Norvig Web Data Science Award

show what you can do with 3 billion web pages
by SURFsara and CommonCrawl

SURFsara and Common Crawl share the vision that to study the web should be possible for everybody. This is based on the believe that data, tools, and knowledge needed for this purpose should be open. As a part of this vision, the Norvig Web Data Science Award aims to promote this knowledge, these tools, and the data.

Timeline for submissions

The deadline for the 2014 Norvig Web Data Science Award is 11:59pm, August 31, 2014. The award is open for applications starting May 2014. Make sure to carefully read all the instructions below, including the entry criteria and proposal format.

How many pages in the Common Crawl dataset are spam?

What are the most controversial pages in Common Crawl?

To what extend does the deep web appear in Common Crawl?

How wide are networks of linked pages discussing a certain event?

What kind of pages link to social networks?

Examples of questions you might answer by looking at the Common Crawl dataset

The Norvig Web Data Science Award is an award for students and researchers studying at or employed by a research institute or university in the Netherlands. It is a challenge in which participants show what they can do with the Common Crawl dataset - a snapshot of a large part of the web - using SURFsara’s Hadoop service to provide big data compute power.

Review process

Submissions of results will be reviewed by our jury after the deadline. The participants will be notified of the results before September 31, 2014. The winners will be announced at an award ceremony in October 2014. The exact date and location will be announced shortly.

The name of the award

The award is named after Peter Norvig, Google’s director of research with a resume too impressive to summarize. Peter is on the advisory board of Common Crawl.

Peter Norvig

Peter Norvig

Peter Norvig is a Fellow of the American Association for Artificial Intelligence and the Association for Computing Machinery. At Google Inc he was the Director of Search Quality, responsible for the core web search algorithms from 2002-2005, and has been a Director of Research from 2005 on.
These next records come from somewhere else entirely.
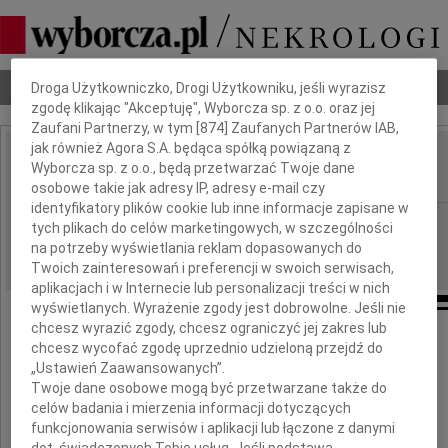
Dbamy o Twoją prywatność
Nekrologi
Odeszli
Poradnik pogrzebowy
Droga Użytkowniczko, Drogi Użytkowniku, jeśli wyrazisz
zgodę klikając "Akceptuję", Wyborcza sp. z o.o. oraz jej
Zaufani Partnerzy, w tym [
874
] Zaufanych Partnerów IAB,
jak również Agora S.A. będąca spółką powiązaną z
Zofia Dreszel
Wyborcza sp. z o.o., będą przetwarzać Twoje dane
IMIĘ I NAZWISKO:
osobowe takie jak adresy IP, adresy e-mail czy
identyfikatory plików cookie lub inne informacje zapisane w
Warszawa
REGION:
tych plikach do celów marketingowych, w szczególności
na potrzeby wyświetlania reklam dopasowanych do
16.04.2010
DATA EMISJI:
Twoich zainteresowań i preferencji w swoich serwisach,
aplikacjach i w Internecie lub personalizacji treści w nich
wyświetlanych. Wyrażenie zgody jest dobrowolne. Jeśli nie
chcesz wyrazić zgody, chcesz ograniczyć jej zakres lub
Z wielkim smutkiem powiadamiam,
chcesz wycofać zgodę uprzednio udzieloną przejdź do
„Ustawień Zaawansowanych”.
że w dniu 9 kwietnia 2010 roku
Twoje dane osobowe mogą być przetwarzane także do
celów badania i mierzenia informacji dotyczących
odeszła od nas w wieku 88 lat
funkcjonowania serwisów i aplikacji lub łączone z danymi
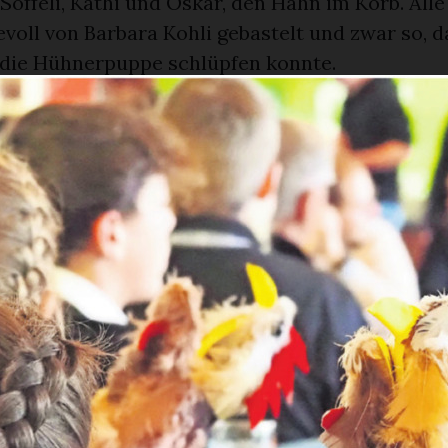
, Söffeli, Käthi und Oskar, den Hahn im Korb. All
voll von Barbara Kohli gebastelt und zwar so, 
 die Hühnerpuppe schlüpfen konnte.
or dem Sturm
uten und ruhigen Fahrt ins neblige, verregnete 
der in der für sie reservierten Künstlergarderob
d sich einsingen. Mittlerweile war auch die zwe
, Denise Mösching, zu uns gestossen. Wie die Bä
, direkt vom eigenen Poltertag in den Hühnerstal
ten Mal zum Soundcheck. Geradestehen, Kopf ho
, eigentlich nichts Neues für das geübte Chind
r speziell. Nach einer guten Hauptprobe war d
an der Reihe. Nicht nur für die Kleinen, sonder
nen, zu denen nun auch Yvonne Haldi gestossen 
rauenchorreise. Wie schon letztes Mal war die V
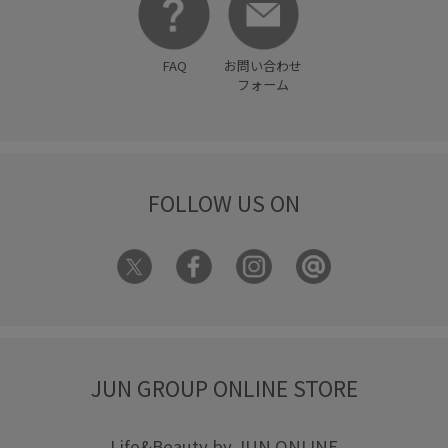
FAQ
お問い合わせ
フォーム
FOLLOW US ON
JUN GROUP ONLINE STORE
Life&Beauty by JUN ONLINE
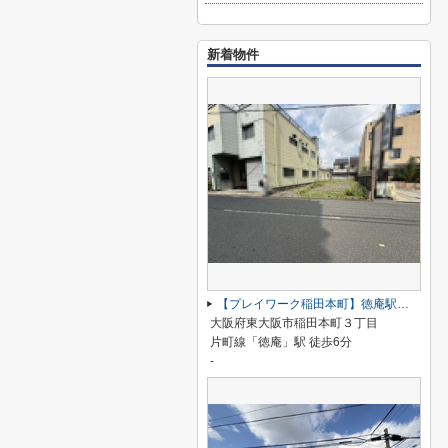
新着物件
【プレイワーク稲田本町】徳庵駅まで歩6分・土地53坪・前道6ｍ・更地渡し
大阪府東大阪市稲田本町３丁目
片町線「徳庵」駅 徒歩6分
-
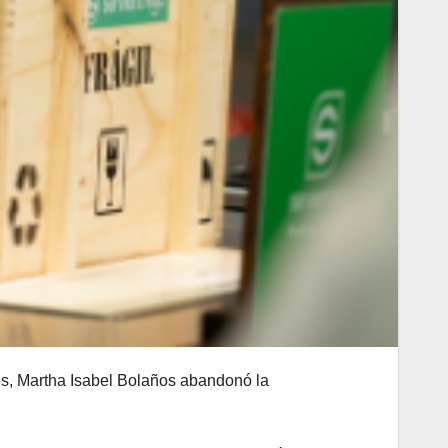
les, Martha Isabel Bolaños abandonó la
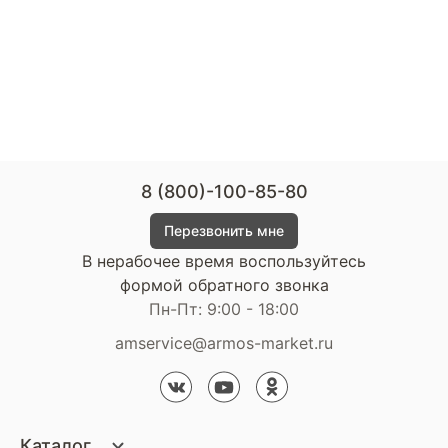
8 (800)-100-85-80
Перезвонить мне
В нерабочее время воспользуйтесь
формой обратного звонка
Пн-Пт: 9:00 - 18:00
amservice@armos-market.ru
Каталог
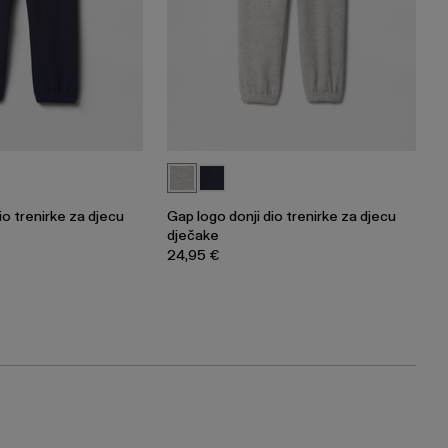
io trenirke za djecu
Gap logo donji dio trenirke za djecu
dječake
24,95 €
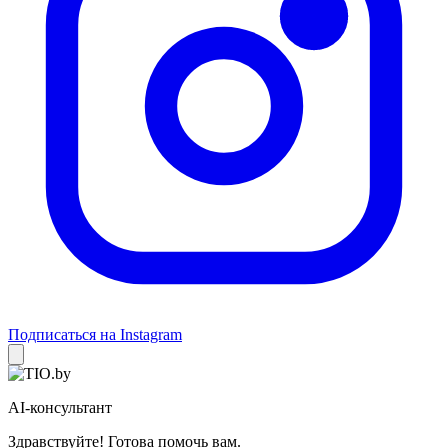
Подписаться на Instagram
AI-консультант
Здравствуйте! Готова помочь вам.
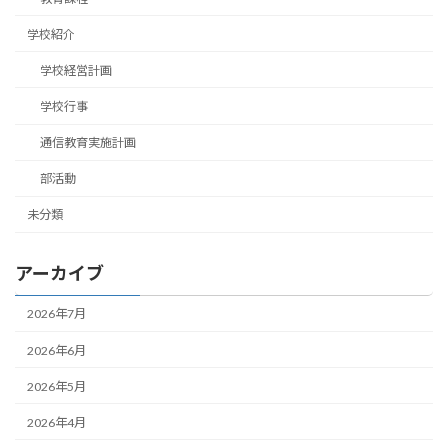
学校紹介
学校経営計画
学校行事
通信教育実施計画
部活動
未分類
アーカイブ
2026年7月
2026年6月
2026年5月
2026年4月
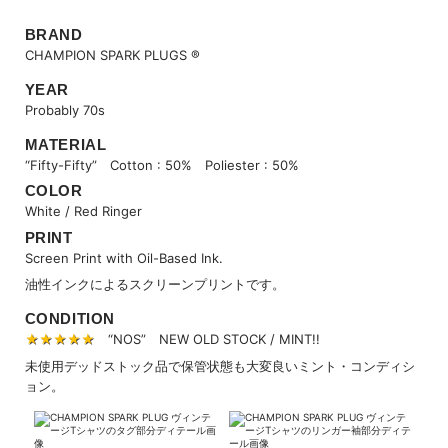
BRAND
CHAMPION SPARK PLUGS ®
YEAR
Probably 70s
MATERIAL
“Fifty-Fifty” Cotton : 50% Poliester : 50%
COLOR
White / Red Ringer
PRINT
Screen Print with Oil-Based Ink.
油性インクによるスクリーンプリントです。
CONDITION
★★★★★
“NOS” NEW OLD STOCK / MINT!!
未使用デッドストック品で保管状態も大変良いミント・コンディシ
ョン。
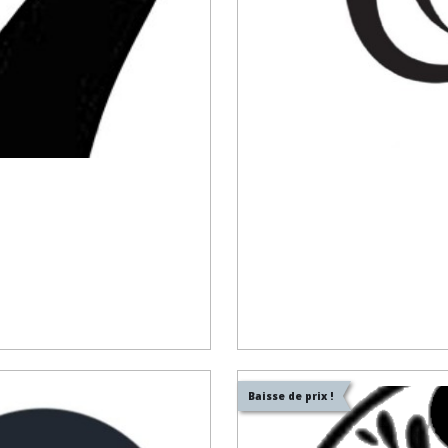
Baisse de prix !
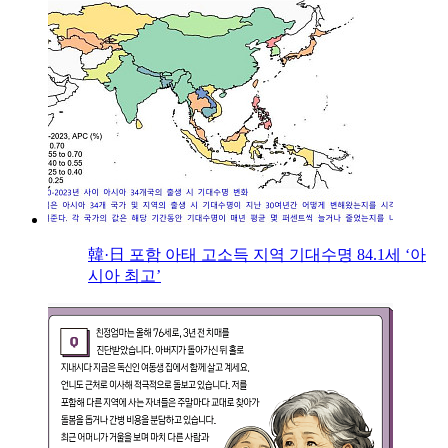
韓·日 포함 아태 고소득 지역 기대수명 84.1세 ‘아
시아 최고’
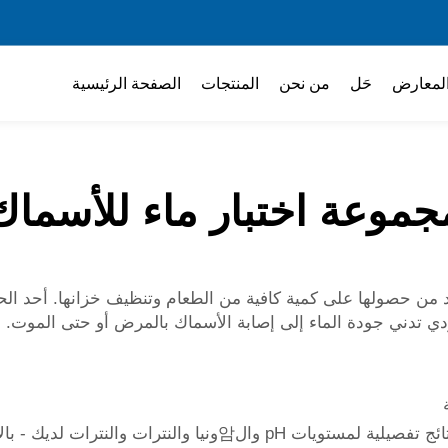
لمعارض
حَل
من نحن
المنتجات
الصفحة الرئيسية
جموعة اختبار ماء للأسماك
من حصولها على كمية كافية من الطعام وتنظيف خزانها. أحد ال
ي تدني جودة الماء إلى إصابة الأسماك بالمرض أو حتى الموت. له
ا والنترات والنترات لديك - بالإضافة إلى المزيد.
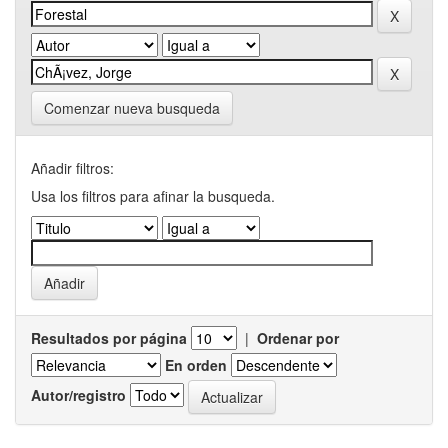
Comenzar nueva busqueda
Añadir filtros:
Usa los filtros para afinar la busqueda.
Resultados por página
|
Ordenar por
En orden
Autor/registro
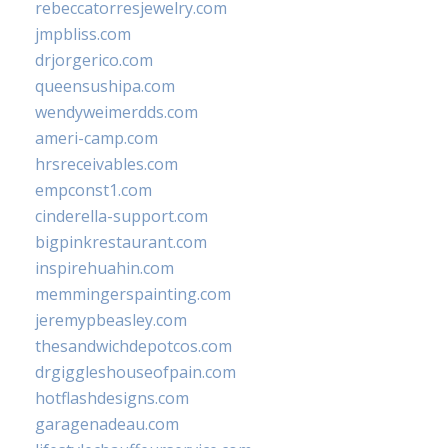
rebeccatorresjewelry.com
jmpbliss.com
drjorgerico.com
queensushipa.com
wendyweimerdds.com
ameri-camp.com
hrsreceivables.com
empconst1.com
cinderella-support.com
bigpinkrestaurant.com
inspirehuahin.com
memmingerspainting.com
jeremypbeasley.com
thesandwichdepotcos.com
drgiggleshouseofpain.com
hotflashdesigns.com
garagenadeau.com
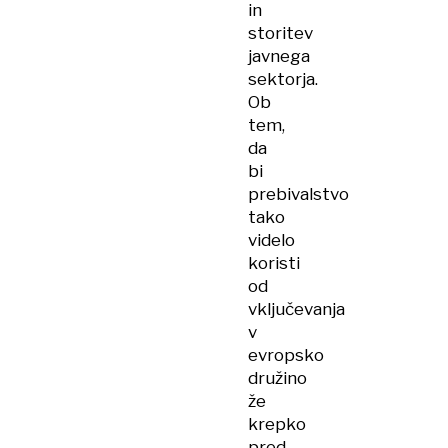
in
storitev
javnega
sektorja.
Ob
tem,
da
bi
prebivalstvo
tako
videlo
koristi
od
vključevanja
v
evropsko
družino
že
krepko
pred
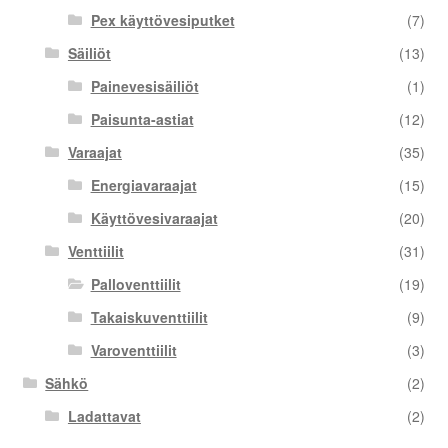
Pex käyttövesiputket
(7)
Säiliöt
(13)
Painevesisäiliöt
(1)
Paisunta-astiat
(12)
Varaajat
(35)
Energiavaraajat
(15)
Käyttövesivaraajat
(20)
Venttiilit
(31)
Palloventtiilit
(19)
Takaiskuventtiilit
(9)
Varoventtiilit
(3)
Sähkö
(2)
Ladattavat
(2)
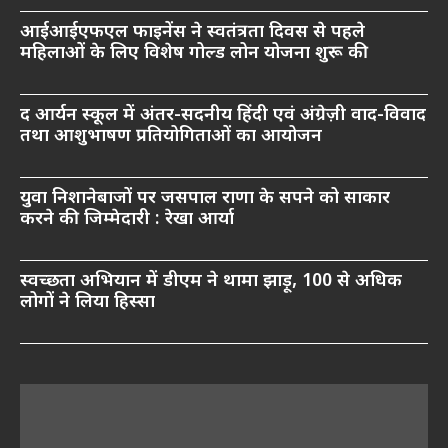
आईआईएफएल फाइनेंस ने स्वतंत्रता दिवस से पहले
महिलाओं के लिए विशेष गोल्ड लोन योजना शुरू की
द आर्यन स्कूल में अंतर-सदनीय हिंदी एवं अंग्रेज़ी वाद-विवाद
तथा आशुभाषण प्रतियोगिताओं का आयोजन
युवा निशानेबाजों पर जसपाल राणा के सपने को साकार
करने की जिम्मेदारी : रेखा आर्या
स्वच्छता अभियान में डीएम ने थामा झाड़ू, 100 से अधिक
लोगों ने लिया हिस्सा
Previously he was the head of the Computational Sciences Division at NASA Ames Research Center, making him NASA’s senior computer scientist. He received the NASA Exceptional Achievement Award in 2001. He has taught at the University of Southern California and the University of California at Berkeley, from which he received a Ph.D. in 1986 and the distinguished alumni award in 2006. He was co-teacher of an Artifical Intelligence class that signed up 160,000 students, helping to kick off the current round of massive open online classes. He has over fifty publications in Computer Science, concentrating on Artificial Intelligence, Natural Language Processing and Software Engineering, including the books Artificial Intelligence: A Modern Approach (the leading textbook in the field), Paradigms of AI Programming: Case Studies in Common Lisp, Verbmobil: A Translation System for Face-to-Face Dialog, and Intelligent Help Systems for UNIX. He is also the author of the Gettysburg Powerpoint Presentation and the world’s longest palindromic sentence.


Jimmy Lin

Jimmy Lin

I'm an associate professor in the iSchool at the University of Maryland, with appointments in the Institute for Advanced Computer Studies (UMIACS) and the Department of Computer Science. I joined the faculty in August 2004, shortly after completing my Ph.D. in Electrical Engineering and Computer Science at MIT, and was promoted to associate professor in March 2009.

I work on "big data", with a particular focus on large-scale distributed algorithms for text processing. My research lies at the intersection of natural language processing (NLP) and information retrieval (IR). I'm a member of both the Computational Linguistics and Information Processing Lab (CLIP) and the Human-Computer Interaction Lab (HCIL).


Arjen P. de Vries

Arjen P. de Vries

I am the group leader of the Centrum Wiskunde & Informatica (CWI) research group Interactive Information Access (INS2), the main topics of my research include structured document retrieval and entity ranking, multimedia information retrieval, the application of information retrieval theory to recommendation systems and social media, nearest neighbour search in high dimensional spaces, the integration of information retrieval and database technology, and the evaluation methodology needed in these novel information retrieval application areas. I am very interested into the newly proposed dataspaces abstraction.

Since September 2008 I am Full Professor Multimedia Dataspaces at Delft University of Technology. Finally, I am co-founder of the recent CWI spin-off Spinque.


Evert Lammerts

Evert Lammerts

Evert Lammerts is co-founder and CEO of Lucipher, a company that is building the first end-to-end encrypted and verifiably secure data platform in the cloud. Before starting down this exciting road, he built Hadoop-based services at SURFsara from the ground up. He is founder of the Netherlands Hadoop User Group, lectured on subjects related to Hadoop at universities and conferences, was the initiator of the first Peter Norvig Web Data Science Award and chaired the content selection of the Operating Hadoop track at the Hadoop Summit Europe in 2013.